TASK BRIEF: Beneath this task are records; print exactly the stretch of them from the line with "text: (98, 105)" through the line with "text: (76, 162) -> (67, 213), moved", both ends included.

PROVIDED ENTRIES:
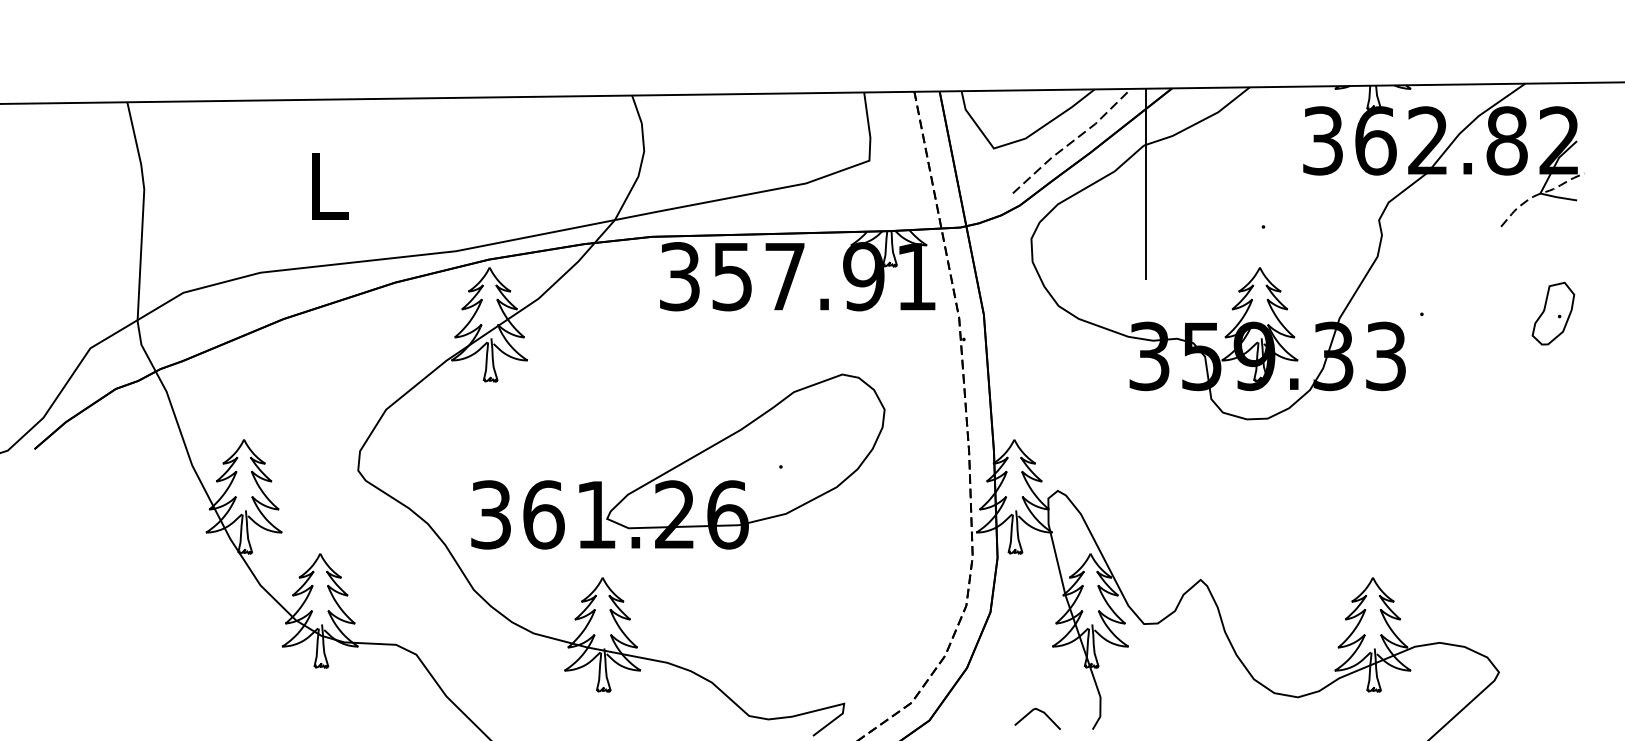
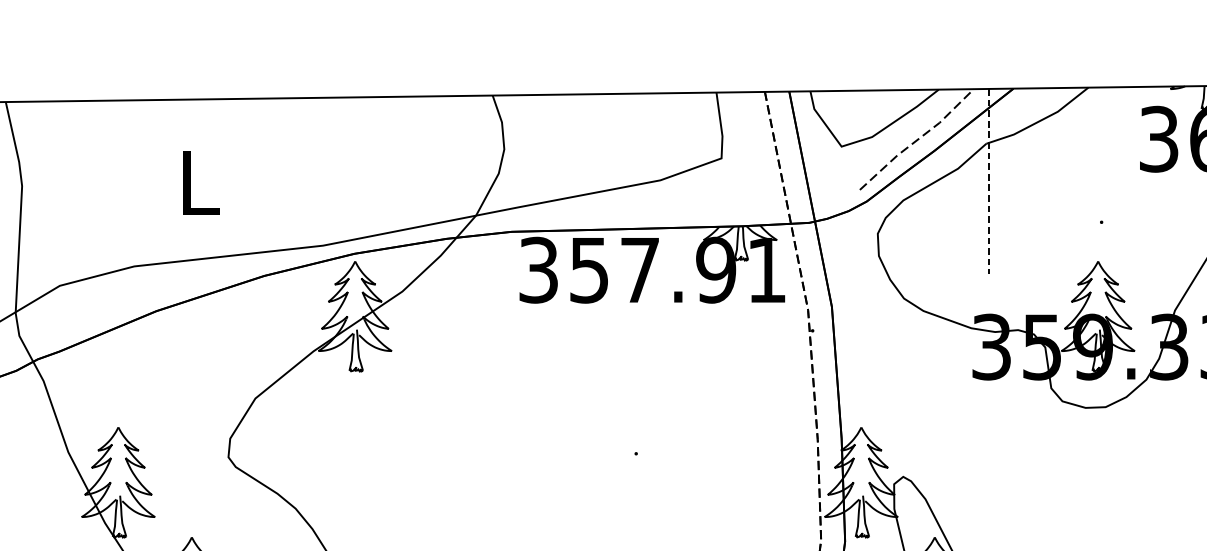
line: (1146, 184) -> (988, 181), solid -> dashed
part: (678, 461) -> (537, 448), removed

* * *

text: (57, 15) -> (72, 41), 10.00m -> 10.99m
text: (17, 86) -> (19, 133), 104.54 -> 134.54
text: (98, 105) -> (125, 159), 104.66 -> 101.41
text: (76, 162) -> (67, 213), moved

...

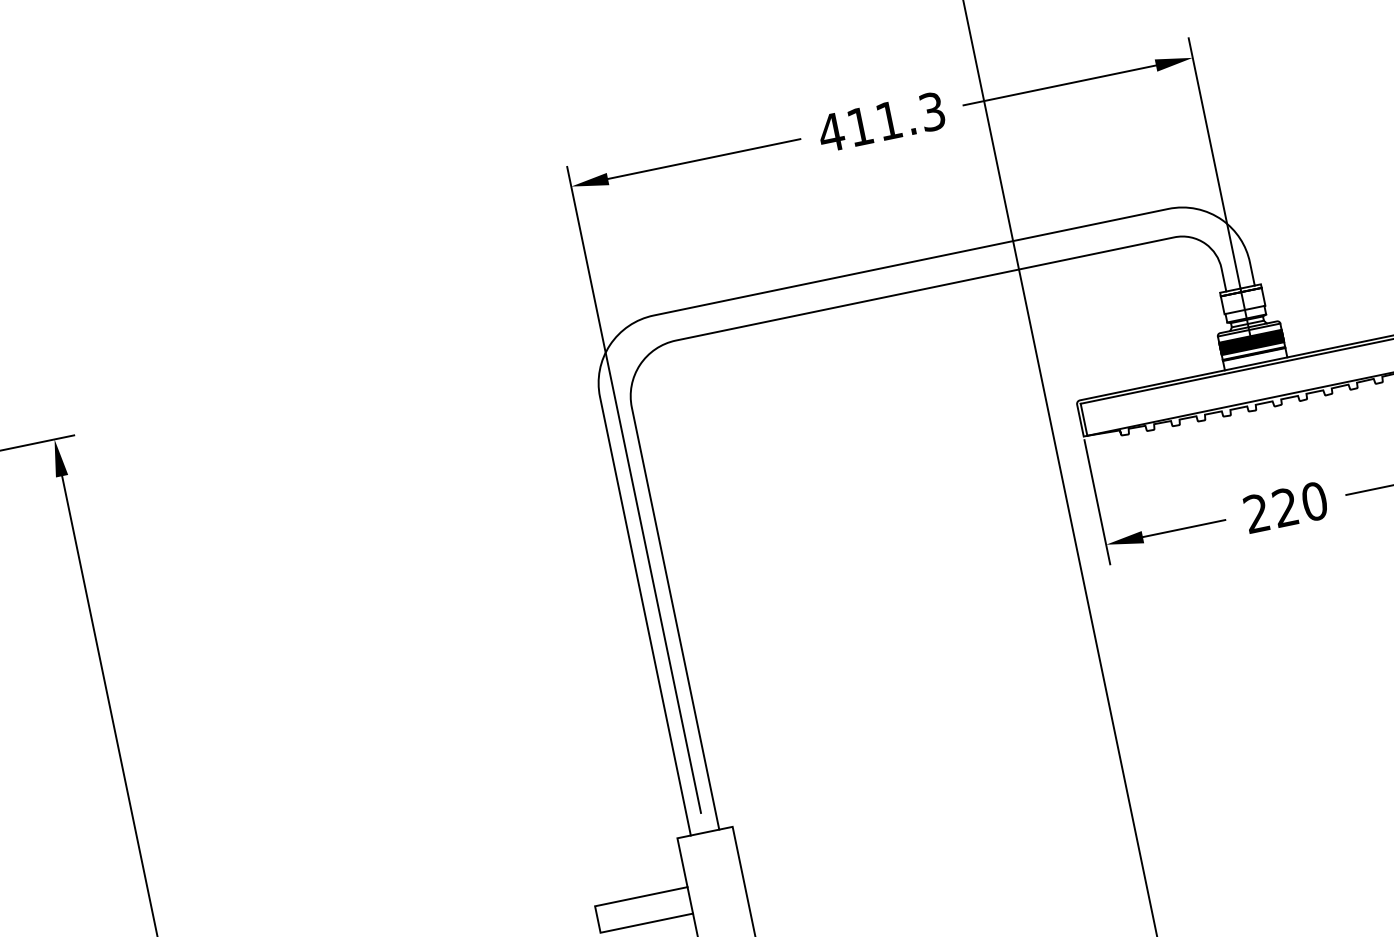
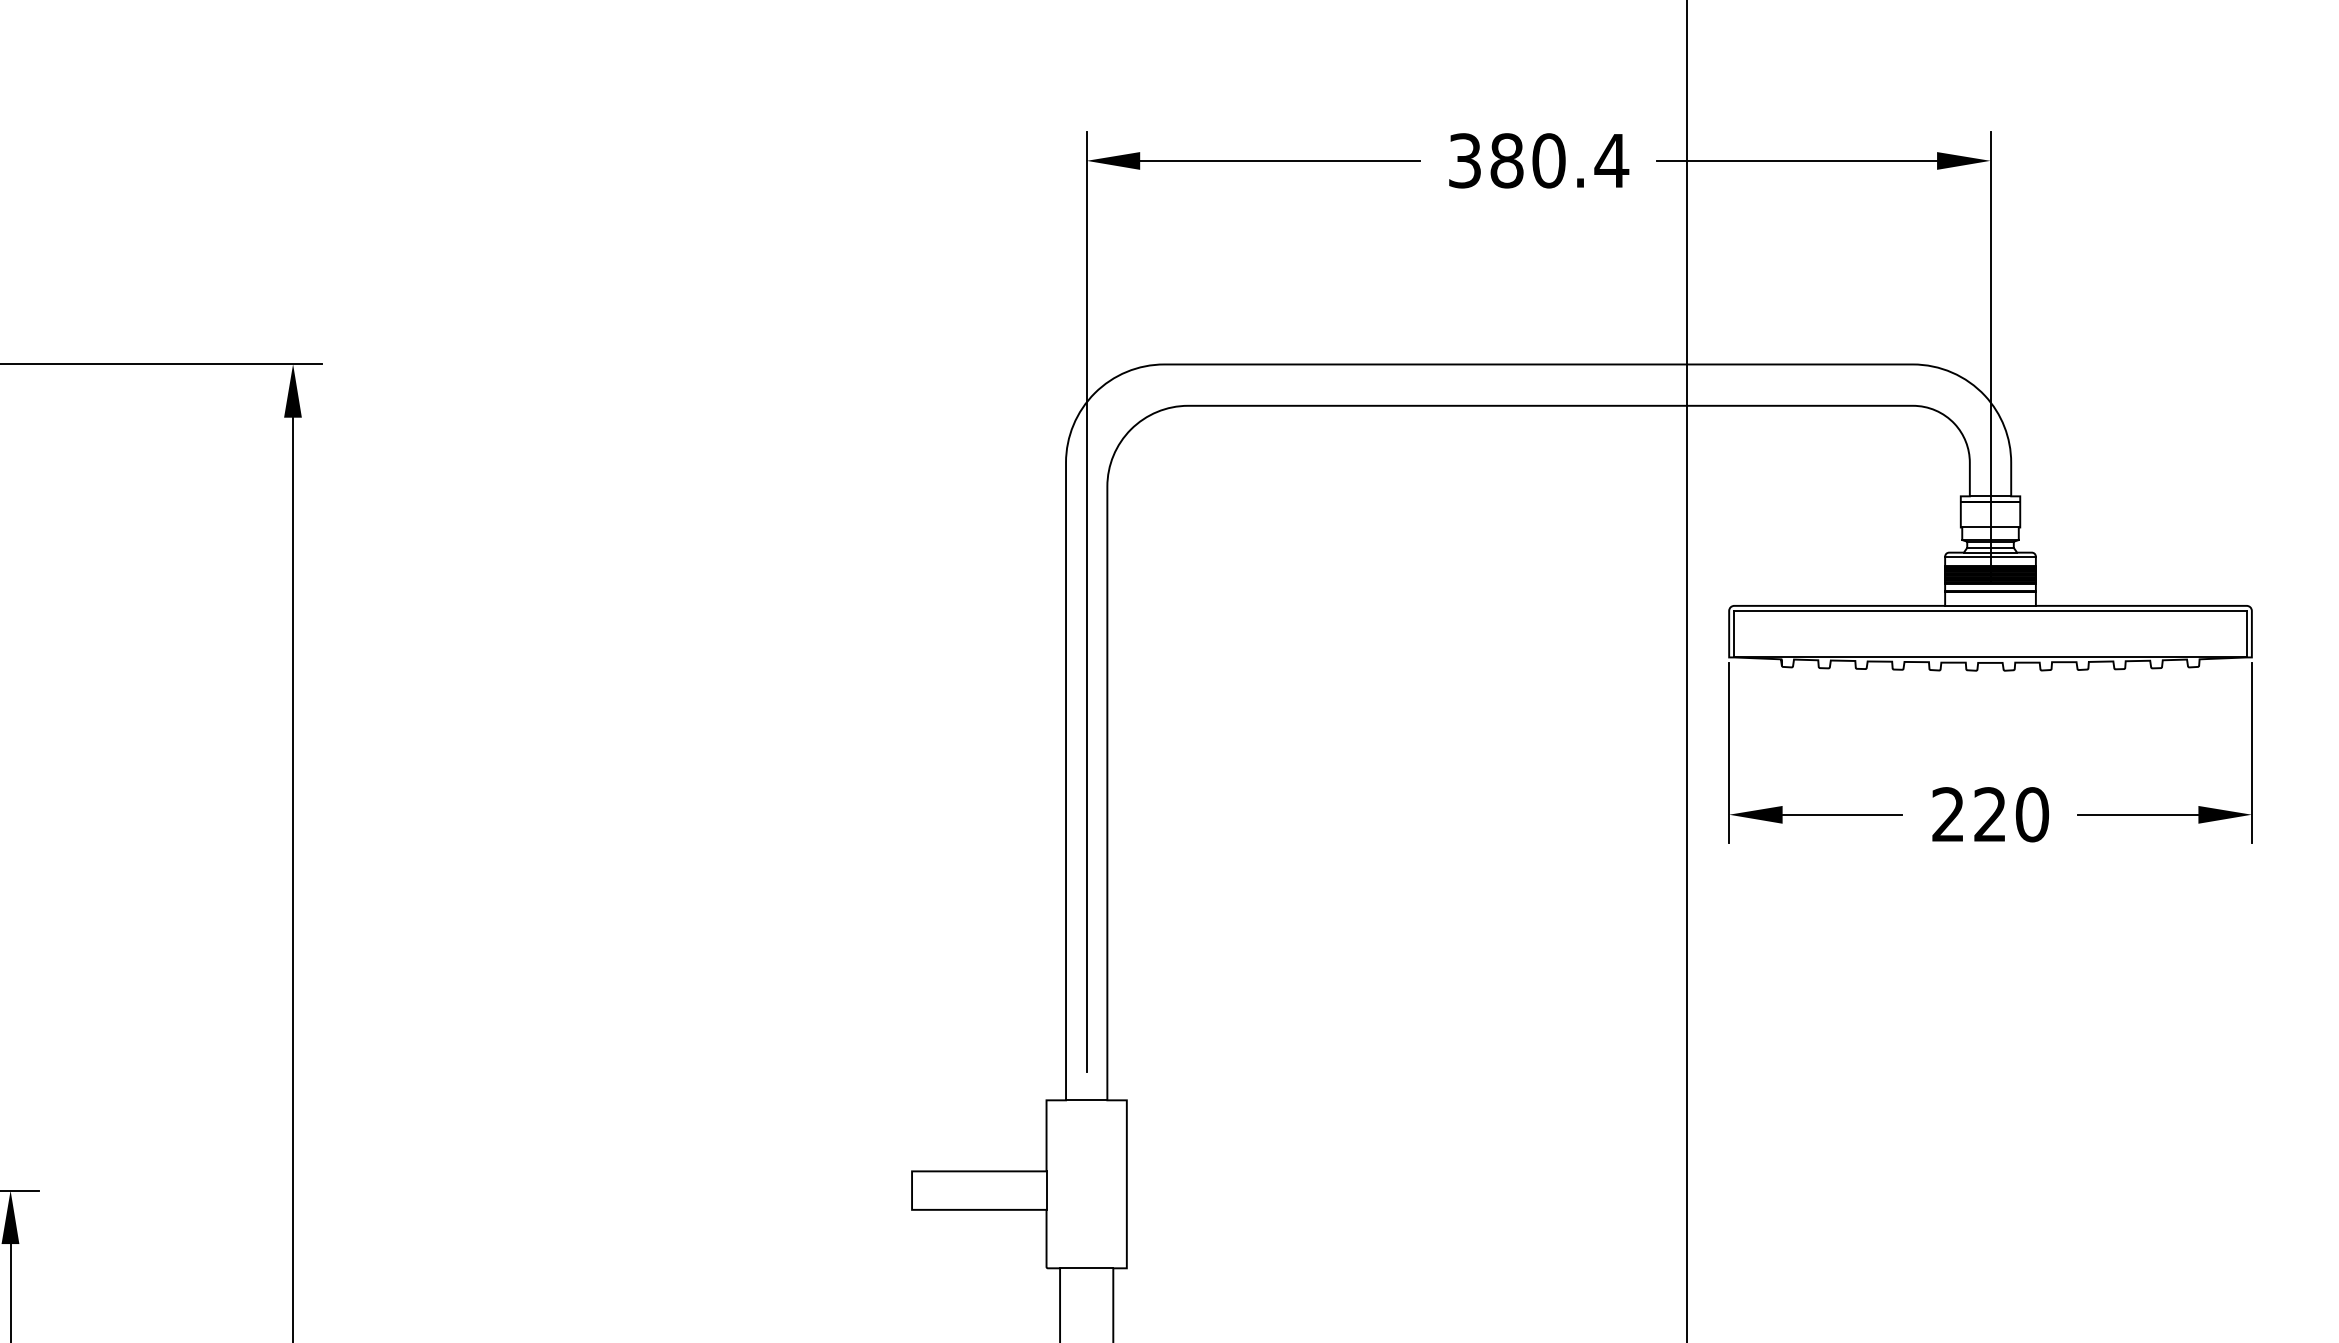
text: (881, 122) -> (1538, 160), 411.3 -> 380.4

TASK ANSWER:
text: (98, 105) -> (125, 159), 104.66 -> 101.41
text: (76, 162) -> (67, 213), moved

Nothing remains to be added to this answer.